On 2020-02-09 11:58, Magnus Karlsson wrote:
On Fri, Feb 7, 2020 at 10:41 PM Daniel Borkmann <daniel@xxxxxxxxxxxxx> wrote:On 2/7/20 1:34 PM, Maxim Mikityanskiy wrote:On 2020-02-07 11:37, Magnus Karlsson wrote:The commit 4b638f13bab4 ("xsk: Eliminate the RX batch size") introduced a much more lazy way of updating the global consumer pointers from the kernel side, by only doing so when running out of entries in the fill or Tx rings (the rings consumed by the kernel). This can result in a deadlock with the user application if the kernel requires more than one entry to proceed and the application cannot put these entries in the fill ring because the kernel has not updated the global consumer pointer since the ring is not empty.[...]Acked-by: Maxim Mikityanskiy <maximmi@xxxxxxxxxxxx> Is it intentional that you didn't send it to bpf and netdev mailing lists?Yep, please resend with Maxim's ACK to bpf + netdev in Cc. Thanks!It was intentional, but maybe confusing. In the mail just before this patch I suggested that this patch should be part of a patch set that we send to bpf and netdev. The purpose of sending it was for you Maxim to ok it, and you did with your ack :-). But I will repeat the other questions from that mail here.
OK, I see. Sorry, I didn't see the previous email (and still can't find it, BTW).
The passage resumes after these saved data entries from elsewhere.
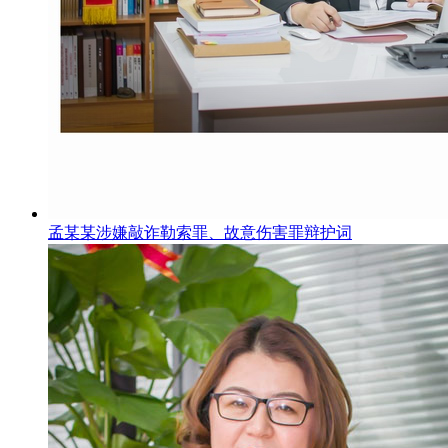
孟某某涉嫌敲诈勒索罪、故意伤害罪辩护词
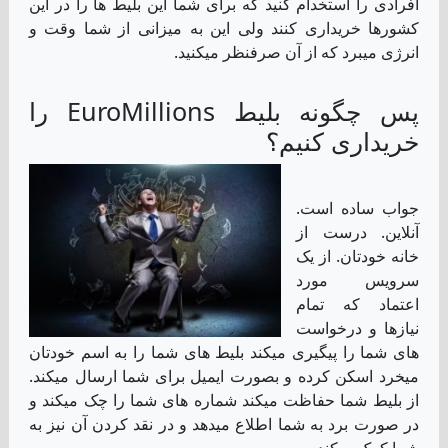
افرادی را استخدام کنید که برای شما این بلیط ها را در این
کشورها خریداری کنند ولی این به میزانی از شما وقت و
انرژی میبرد که از آن صرفنظر میکنید.
پس چگونه بلیط EuroMillions را
خریداری کنیم؟
جواب ساده است.
آنلاین. درست از
خانه خودتان. از یک
سرویس مورد
اعتماد که تمام
نیازها و درخواست
های شما را پیگیری میکند بلیط های شما را به اسم خودتان
میخرد اسکن کرده و بصورت ایمیل برای شما ارسال میکند.
از بلیط شما حفاظت میکند شماره های شما را چک میکند و
در صورت برد به شما اطلاع میدهد و در نقد کردن آن نیز به
شما کمک میکند.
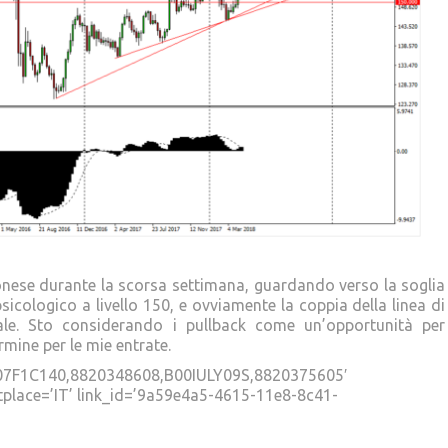
ponese durante la scorsa settimana, guardando verso la soglia
psicologico a livello 150, e ovviamente la coppia della linea di
ale. Sto considerando i pullback come un’opportunità per
ermine per le mie entrate.
07F1C140,8820348608,B00IULY09S,8820375605′
tplace=’IT’ link_id=’9a59e4a5-4615-11e8-8c41-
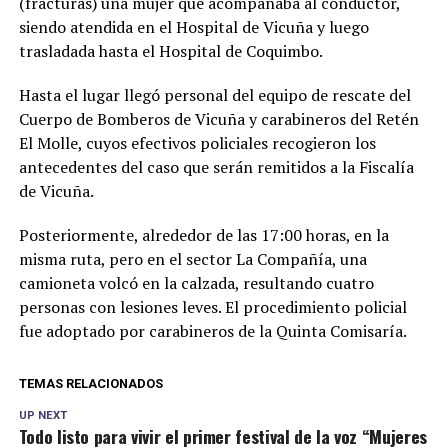
(fracturas) una mujer que acompañaba al conductor,
siendo atendida en el Hospital de Vicuña y luego
trasladada hasta el Hospital de Coquimbo.
Hasta el lugar llegó personal del equipo de rescate del
Cuerpo de Bomberos de Vicuña y carabineros del Retén
El Molle, cuyos efectivos policiales recogieron los
antecedentes del caso que serán remitidos a la Fiscalía
de Vicuña.
Posteriormente, alrededor de las 17:00 horas, en la
misma ruta, pero en el sector La Compañía, una
camioneta volcó en la calzada, resultando cuatro
personas con lesiones leves. El procedimiento policial
fue adoptado por carabineros de la Quinta Comisaría.
TEMAS RELACIONADOS
UP NEXT
Todo listo para vivir el primer festival de la voz “Mujeres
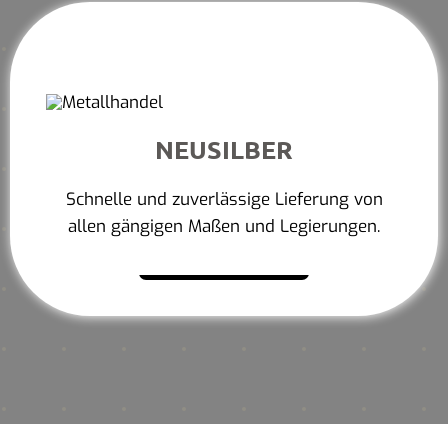
NEUSILBER
Schnelle und zuverlässige Lieferung von
allen gängigen Maßen und Legierungen.
Mehr erfahren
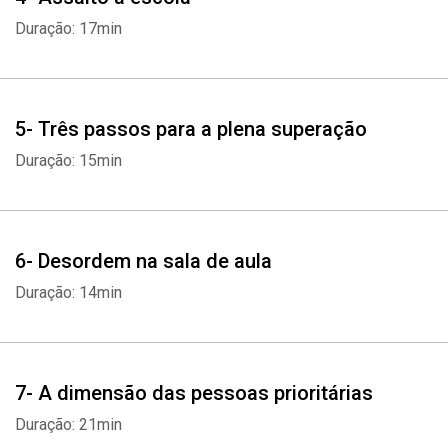
Duração: 17min
5- Três passos para a plena superação
Duração: 15min
6- Desordem na sala de aula
Duração: 14min
7- A dimensão das pessoas prioritárias
Duração: 21min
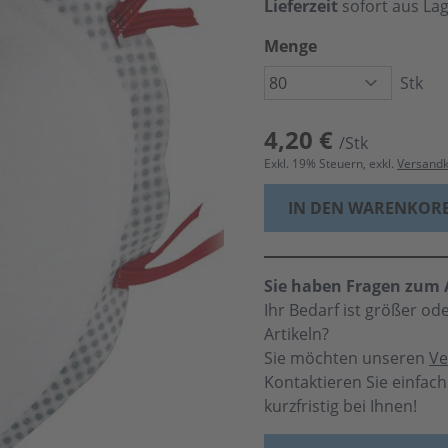
Lieferzeit
sofort aus La
Menge
Stk
4,20 €
/Stk
Exkl.
19
% Steuern, exkl.
Versand
IN DEN WARENKOR
Sie haben Fragen zum A
Ihr Bedarf ist größer o
Artikeln?
Sie möchten unseren
Ve
Kontaktieren Sie einfac
kurzfristig bei Ihnen!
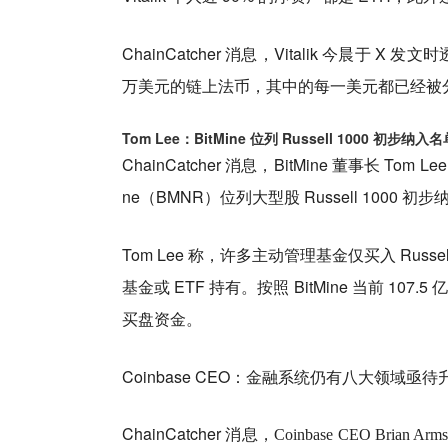
ChainCatcher 消息，Vitalik 今晨于 
万美元的链上法币，其中的每一美元都已经被
Tom Lee：BitMine 位列 Russell 1000 初步
ChainCatcher 消息，BitMine 董事长 To
ne（BMNR）位列大型股 Russell 100
Tom Lee 称，许多主动管理基金仅买入 Russe
基金或 ETF 持有。按照 BitMine 当前 107
买盘资金。
Coinbase CEO：金融系统仍有八大领域亟待
ChainCatcher 消息，
Coinbase CEO Br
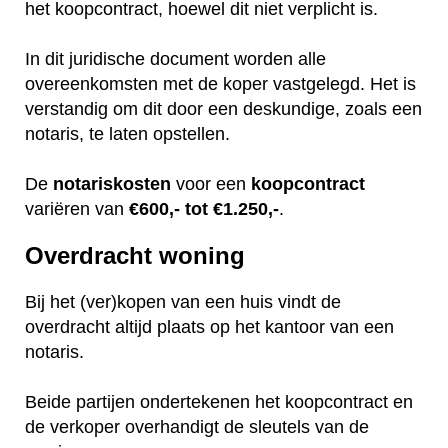
het koopcontract, hoewel dit niet verplicht is.
In dit juridische document worden alle
overeenkomsten met de koper vastgelegd. Het is
verstandig om dit door een deskundige, zoals een
notaris, te laten opstellen.
De
notariskosten
voor een
koopcontract
variëren van
€600,- tot €1.250,-
.
Overdracht woning
Bij het (ver)kopen van een huis vindt de
overdracht altijd plaats op het kantoor van een
notaris.
Beide partijen ondertekenen het koopcontract en
de verkoper overhandigt de sleutels van de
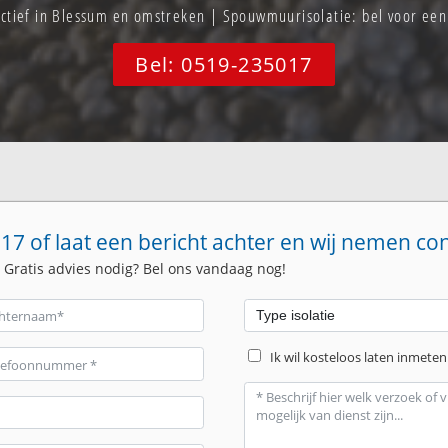
actief in Blessum en omstreken | Spouwmuurisolatie: bel voor e
Bel: 0519-235017
17 of laat een bericht achter en wij nemen co
. Gratis advies nodig? Bel ons vandaag nog!
Ik wil kosteloos laten inmeten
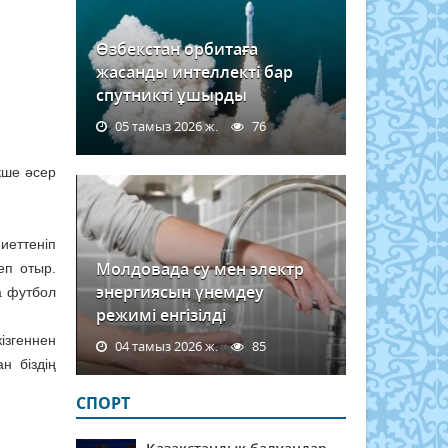
Өзбекстан орбитаға
жасанды интеллекті бар
спутникті ұшырды
05 тамыз 2026 ж.
76
кше әсер
иеттеніп
Молдовада су мен электр
еп отыр.
энергиясын үнемдеу
а футбол
режимі енгізілді
ізгеннен
04 тамыз 2026 ж.
85
н біздің
СПОРТ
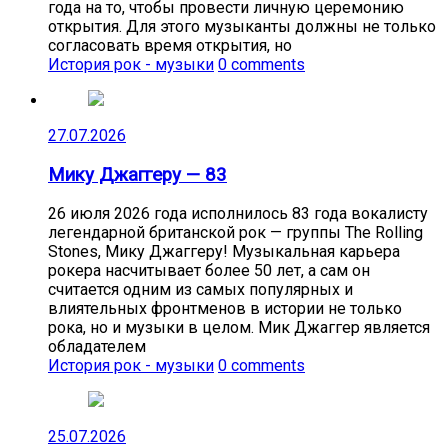
года на то, чтобы провести личную церемонию
открытия. Для этого музыканты должны не только
согласовать время открытия, но
История рок - музыки
0 comments
27.07.2026
Мику Джаггеру — 83
26 июля 2026 года исполнилось 83 года вокалисту
легендарной британской рок — группы The Rolling
Stones, Мику Джаггеру! Музыкальная карьера
рокера насчитывает более 50 лет, а сам он
считается одним из самых популярных и
влиятельных фронтменов в истории не только
рока, но и музыки в целом. Мик Джаггер является
обладателем
История рок - музыки
0 comments
25.07.2026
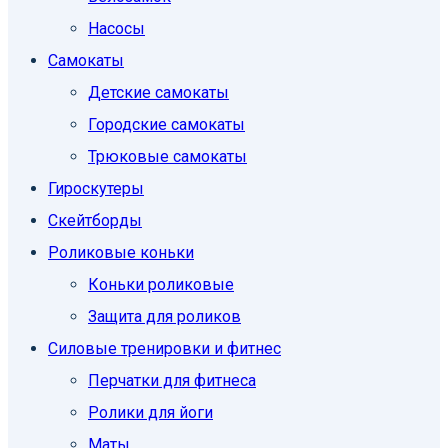
Насосы
Самокаты
Детские самокаты
Городские самокаты
Трюковые самокаты
Гироскутеры
Скейтборды
Роликовые коньки
Коньки роликовые
Защита для роликов
Силовые тренировки и фитнес
Перчатки для фитнеса
Ролики для йоги
Маты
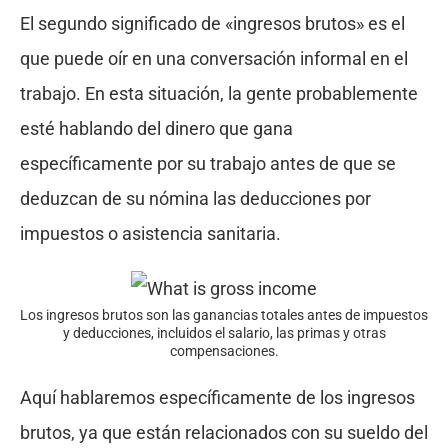
El segundo significado de «ingresos brutos» es el
que puede oír en una conversación informal en el
trabajo. En esta situación, la gente probablemente
esté hablando del dinero que gana
específicamente por su trabajo antes de que se
deduzcan de su nómina las deducciones por
impuestos o asistencia sanitaria.
Los ingresos brutos son las ganancias totales antes de impuestos
y deducciones, incluidos el salario, las primas y otras
compensaciones.
Aquí hablaremos específicamente de los ingresos
brutos, ya que están relacionados con su sueldo del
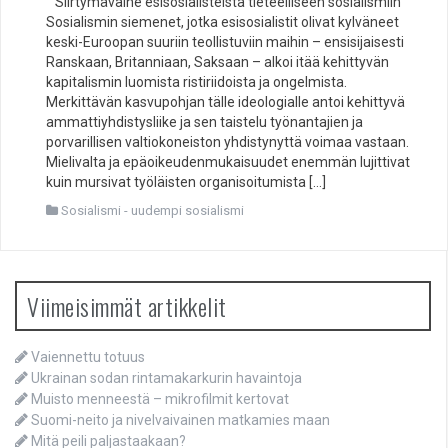
Siirtymävaihe esisosialisteista tieteelliseen sosialismiin
Sosialismin siemenet, jotka esisosialistit olivat kylväneet
keski-Euroopan suuriin teollistuviin maihin – ensisijaisesti
Ranskaan, Britanniaan, Saksaan – alkoi itää kehittyvän
kapitalismin luomista ristiriidoista ja ongelmista.
Merkittävän kasvupohjan tälle ideologialle antoi kehittyvä
ammattiyhdistysliike ja sen taistelu työnantajien ja
porvarillisen valtiokoneiston yhdistynyttä voimaa vastaan.
Mielivalta ja epäoikeudenmukaisuudet enemmän lujittivat
kuin mursivat työläisten organisoitumista […]
Sosialismi - uudempi sosialismi
Viimeisimmät artikkelit
Vaiennettu totuus
Ukrainan sodan rintamakarkurin havaintoja
Muisto menneestä – mikrofilmit kertovat
Suomi-neito ja nivelvaivainen matkamies maan
Mitä peili paljastaakaan?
Does the Mellanox driver set the need_wakeup flag on Rx when it needs more buffers in the fill ring to form its stride and the HW Rx ring is empty? If yes, great. If not, please submit a patch for this.
Yes, it does (regardless of emptiness of the HW RX ring). If xsk_umem_has_addrs_rq returns false, the driver sets the need_wakeup flag.
I will produce a documentation patch that clarifies that when the need_wakeup flag is set for the fill ring, the user need to put more packets on the fill ring and wakeup the kernel. It is already mentioned in the documentation, but I will make it more explicit.
Great, thanks!There's still room for optimization here, though: how many is "more"? If the application puts them one by one and wakes up the driver every time, it's not very effective comparing to the case if it knew the exact amount of missing frames. On the other hand, normally the application would put enough frames in advance, and it shouldn't get to this point.